Just after 3:00 am on a warm summer morning in 1996 the Cedar Falls Police received a call of a reported bomb threat at a distributing warehouse near the South edge of the city. A worker had been in the parking lot having a cigarette when he walked past his car and noticed a note under the windshield wiper. He reported the suspicious note to his supervisors inside the plant and plant officials then called the police. Upon arrival, the entire warehouse was evacuated. The note, written on an 8-1/2″ X 11″ piece of paper torn from a spiral notebook read: “I have placed a bomb in the warehouse and you’ll never find it.” As a precaution, workers were kept from re-entering the plant until a bomb sniffing K-9 and handler drove 60 miles from Cedar Rapids, Iowa to search the facility. Deliveries were also prevented from leaving the plant, and the business lost over $15,000.00 in sales for the day.
I had been called in to work and unrelated incident earlier in the morning, and upon finishing my assignment at that scene I drove to the distributing warehouse. The plant had already been evacuated, witnesses were being interviewed, and the K-9 team was nearly on the scene. I had an opportunity to examine the piece of notebook paper on which the threat was written. (The possibility of recovering fingerprints from the paper was realized, so protective gloves were worn.) The message was written in what appeared to be blue ball point ink. It also appeared that the hand-printing was purposely disguised, and this, I thought was odd. The man who discovered the note was giving a statement to a supervisor at the scene, and I had an opportunity to overhear some of the conversation they were having. During this time I asked the man who found the note if I could have permission to look inside his vehicle, as I suspected that whoever planted the note may have left behind other evidence. The vehicle owner told me that he had discovered his drivers side door unlocked when he came out for the cigarette, but believed there was nothing missing from the vehicle.
Inside the vehicle I found a spiral notebook folder similar to what most of us have used in the past for school work. I had the feeling immediately that the bomb threat may have been written on a piece of paper which was then torn from the notebook. The notebook was seized as evidence. I was hoping at the time that I would be able to connect the bomb threat with the notebook, and also possibly recover fingerprints of the suspect/s from the notebook. Later in the day at the Crime Lab I carefully paged through the notebook and did in fact find a 1.5 cm piece of paper lodged in the spiral. This piece of paper was identified as having originally been part of the bomb threat page by conducting careful fracture match analysis between this small piece and the larger bomb threat page. (See photo illustration.)

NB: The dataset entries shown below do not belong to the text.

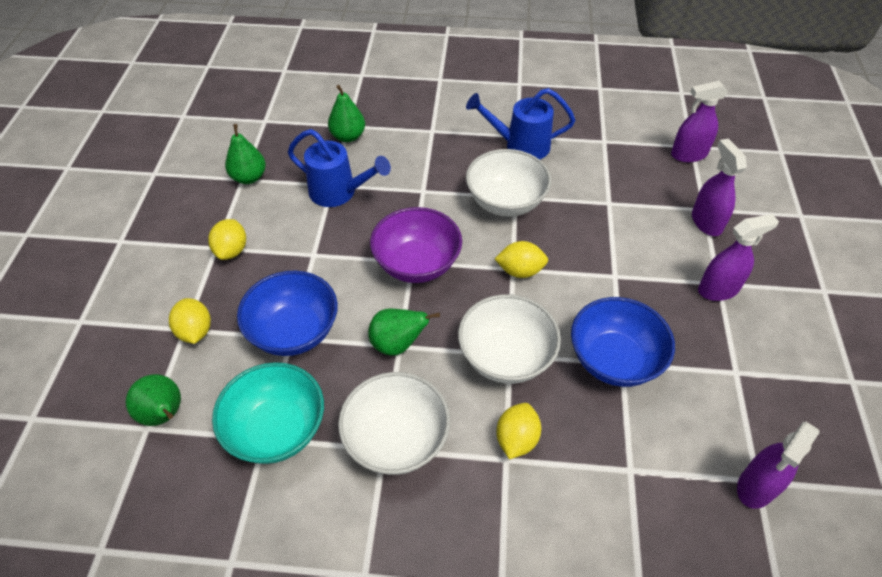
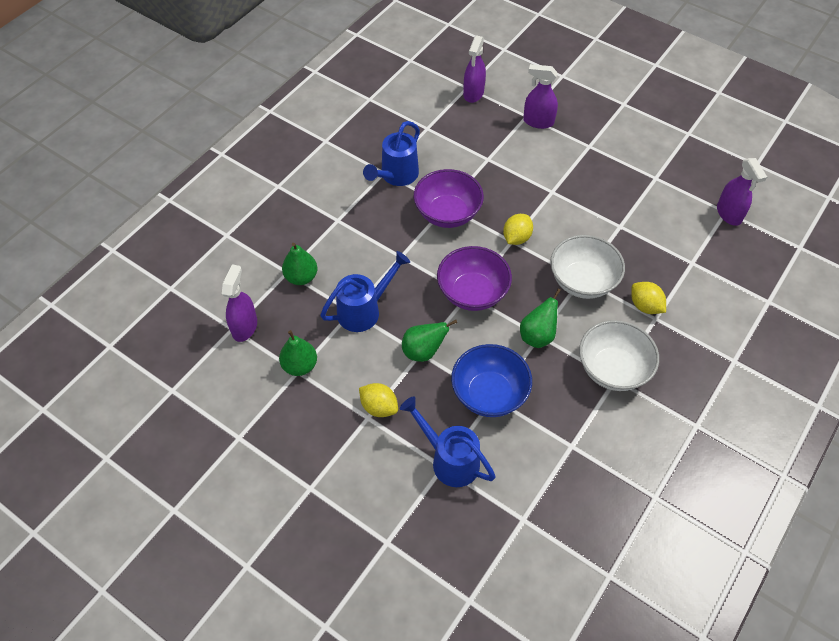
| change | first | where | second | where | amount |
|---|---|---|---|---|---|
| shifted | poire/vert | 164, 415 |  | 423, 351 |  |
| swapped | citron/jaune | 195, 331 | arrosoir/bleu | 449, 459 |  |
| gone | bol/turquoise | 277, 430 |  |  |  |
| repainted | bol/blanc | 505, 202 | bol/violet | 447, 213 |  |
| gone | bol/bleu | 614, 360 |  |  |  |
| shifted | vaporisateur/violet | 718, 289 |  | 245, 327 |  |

I am not typing this article for the purpose of singing praises as to some special feat of police work which was conducted in discovering the small piece of paper which connected the bomb threat note to the notebook in the reporting person’s car. Rather – I want to describe the rather simple means taken to photograph the exhibits side by side. Handling the piece of paper which was found lodged in the spiral of the notebook was difficult. I’d thought at first that I could aid the handling process with tweezers, but soon discovered that indents produced in the exhibit from the tips of the tweezers could be seen under the high magnification which I was planning to use in the photo process. The handling was all but eliminated when I figured out (quite by accident) the means I was going to use in positioning the two paper exhibits side by side and in such close proximity.
I first positioned a 16″ X 20″ piece flat black colored paper on the base of the MP4 camera stand in the Lab. Atop this paper was placed an 8-1/2″ X 11″ piece of glass from a picture frame. I then placed the 1.5 cm piece of paper atop this piece of glass and sandwiched it with a second piece of picture frame glass. This alone offered me a means of sliding the small piece of paper around without handling it. I then positioned the bomb threat page atop the second piece of glass in such a position that it was “close” to being in position which would allow the fracture match to be illustrated. You guessed it – a third piece of glass was placed atop the exhibits which truly sandwiched them together. Sliding the pieces of glass atop one another was simple and with almost no effort, I was able to illustrate the two papers nearly pieced together.
Photographing the two exhibits was quite simple. Taking the magnification into consideration, I knew that I would have to have a certain degree of depth of filed in the finished print. Once proper exposure was obtained, I found that the picture shown above (taken at 1/30th second – f/16) allowed the exhibits to appear as if they were on the same plane. No flash was used to take the picture. The exhibits were illuminated with the four flood lamps of the lab camera stand.